> WHAT YOU ARE ASKED TO DO
Copy the records word for word, starting at the beginning of the records and ending at the line that contains "Anúncios e coleta de dados: leia". Include both ends, and leave the pictures out of your copy.

::: AVAILABLE RECORDS :::

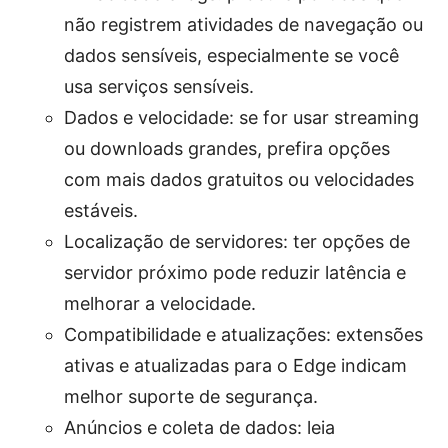
não registrem atividades de navegação ou
dados sensíveis, especialmente se você
usa serviços sensíveis.
Dados e velocidade: se for usar streaming
ou downloads grandes, prefira opções
com mais dados gratuitos ou velocidades
estáveis.
Localização de servidores: ter opções de
servidor próximo pode reduzir latência e
melhorar a velocidade.
Compatibilidade e atualizações: extensões
ativas e atualizadas para o Edge indicam
melhor suporte de segurança.
Anúncios e coleta de dados: leia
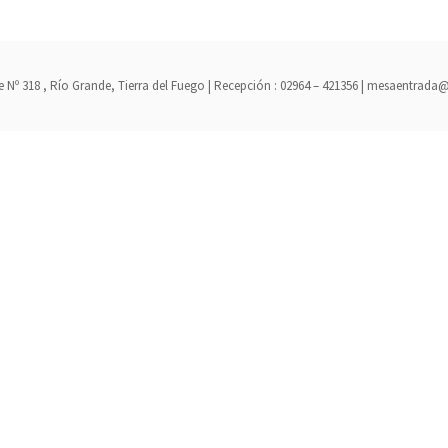
erre Nº 318 , Río Grande, Tierra del Fuego | Recepción : 02964 – 421356 | mesaent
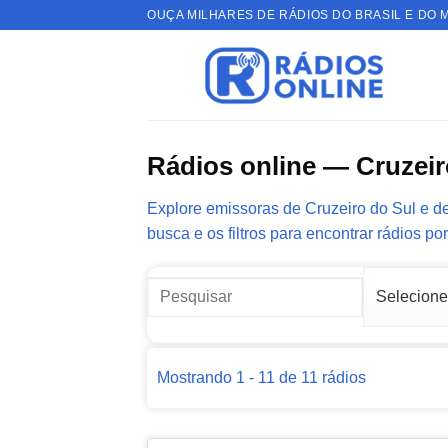
Skip
OUÇA MILHARES DE RÁDIOS DO BRASIL E DO 
to
content
Rádios online — Cruzeir
Explore emissoras de Cruzeiro do Sul e de 
busca e os filtros para encontrar rádios po
Mostrando 1 - 11 de 11 rádios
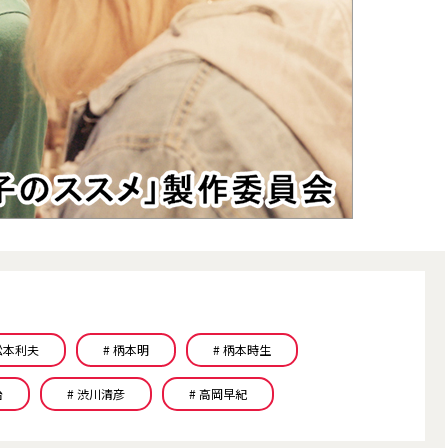
 松本利夫
# 柄本明
# 柄本時生
治
# 渋川清彦
# 高岡早紀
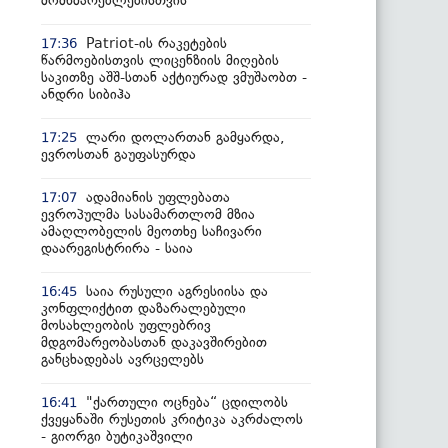
მომხმარებლებისთვის
Patriot-ის რაკეტების
17:36
წარმოებისთვის ლიცენზიის მიღების
საკითზე აშშ-სთან აქტიურად ვმუშაობთ -
ანდრი სიბიჰა
ლარი დოლართან გამყარდა,
17:25
ევროსთან გაუფასურდა
ადამიანის უფლებათა
17:07
ევროპულმა სასამართლომ მზია
ამაღლობელის მეოთხე საჩივარი
დაარეგისტრირა - საია
საია რუსული აგრესიისა და
16:45
კონფლიქტით დაზარალებული
მოსახლეობის უფლებრივ
მდგომარეობასთან დაკავშირებით
განცხადებას ავრცელებს
"ქართული ოცნება“ ცდილობს
16:41
ქვეყანაში რუსეთის კრიტიკა აკრძალოს
- გიორგი ბუტიკაშვილი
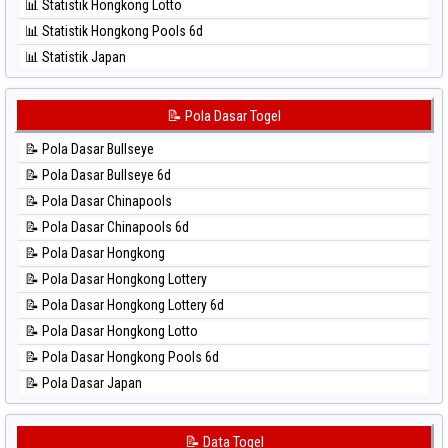
📊 Statistik Hongkong Lotto
⚽ Bola Hitam Sydney Lottery
📊 Statistik Hongkong Pools 6d
⚽ Bola Hitam Sydney Lottery 6d
📊 Statistik Japan
⚽ Bola Hitam Sydney Lotto
📊 Statistik Japan 6d
⚽ Bola Hitam Sydney Pools 6d
📊 Statistik Korea
📝 Pola Dasar Togel
⚽ Bola Hitam Taipei
📊 Statistik Kuda Lari
⚽ Bola Hitam Taiwan
📝 Pola Dasar Bullseye
📊 Statistik Magnum Cambodia
📝 Pola Dasar Bullseye 6d
📊 Statistik Nagoya
📝 Pola Dasar Chinapools
📊 Statistik New York Midday
📝 Pola Dasar Chinapools 6d
📊 Statistik North Carolina Day
📝 Pola Dasar Hongkong
📊 Statistik Pcso
📝 Pola Dasar Hongkong Lottery
📊 Statistik Pennsylvania Day
📝 Pola Dasar Hongkong Lottery 6d
📊 Statistik Sao Paulo
📝 Pola Dasar Hongkong Lotto
📊 Statistik Singapore
📝 Pola Dasar Hongkong Pools 6d
📊 Statistik Sydney
📝 Pola Dasar Japan
📊 Statistik Sydney Lottery
📝 Pola Dasar Japan 6d
📊 Statistik Sydney Lottery 6d
📝 Pola Dasar Korea
📝 Data Togel
📊 Statistik Sydney Lotto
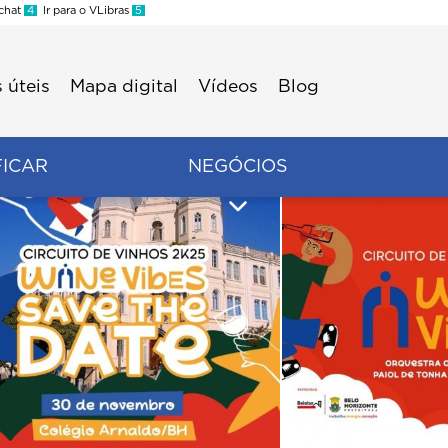
 chat
4
Ir para o VLibras
5
 úteis
Mapa digital
Vídeos
Blog
FICAR
NEGÓCIOS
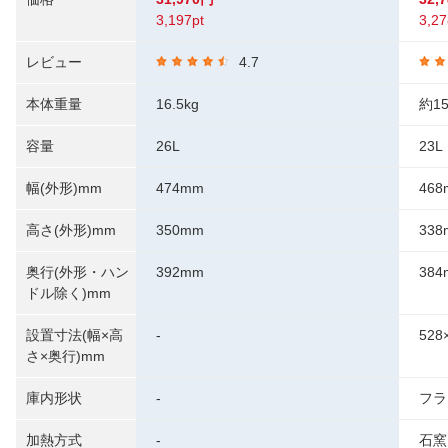
3,197pt
3,27
レビュー
4.7
本体重量
16.5kg
約15
容量
26L
23L
幅(外形)mm
474mm
468
高さ(外形)mm
350mm
338
奥行(外形・ハン
392mm
384
ドル除く)mm
設置寸法(幅×高
-
528
さ×奥行)mm
庫内形状
-
フラ
加熱方式
-
石窯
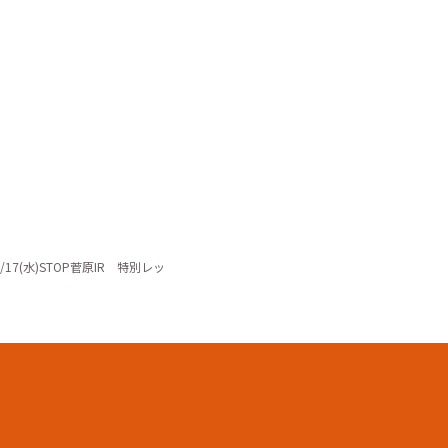
2/17(水)STOP菅原IR 特別レッ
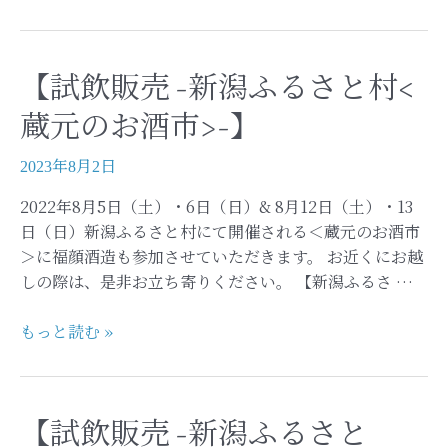
飲
限
販
定
売
返
【試飲販売 -新潟ふるさと村<
-
礼
新
品-】
蔵元のお酒市>-】
潟
ふ
2023年8月2日
る
2022年8月5日（土）・6日（日）& 8月12日（土）・13
さ
日（日）新潟ふるさと村にて開催される＜蔵元のお酒市
と
＞に福顔酒造も参加させていただきます。 お近くにお越
村-】
しの際は、是非お立ち寄りください。 【新潟ふるさ …
【試
もっと読む »
飲
販
売
【試飲販売 -新潟ふるさと
-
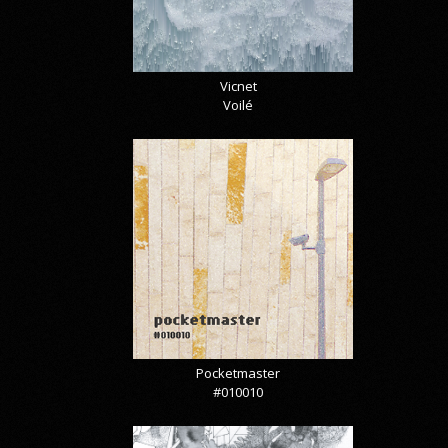
Vicnet
Voilé
Pocketmaster
#010010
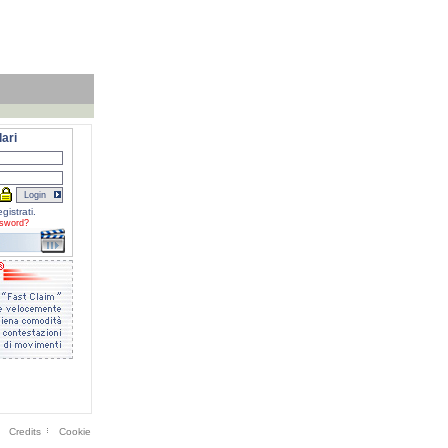
ari
gistrati.
sword?
Credits
Cookie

:::

> REPLY
não registrem atividades de navegação ou
dados sensíveis, especialmente se você
usa serviços sensíveis.
Dados e velocidade: se for usar streaming
ou downloads grandes, prefira opções
com mais dados gratuitos ou velocidades
estáveis.
Localização de servidores: ter opções de
servidor próximo pode reduzir latência e
melhorar a velocidade.
Compatibilidade e atualizações: extensões
ativas e atualizadas para o Edge indicam
melhor suporte de segurança.
Anúncios e coleta de dados: leia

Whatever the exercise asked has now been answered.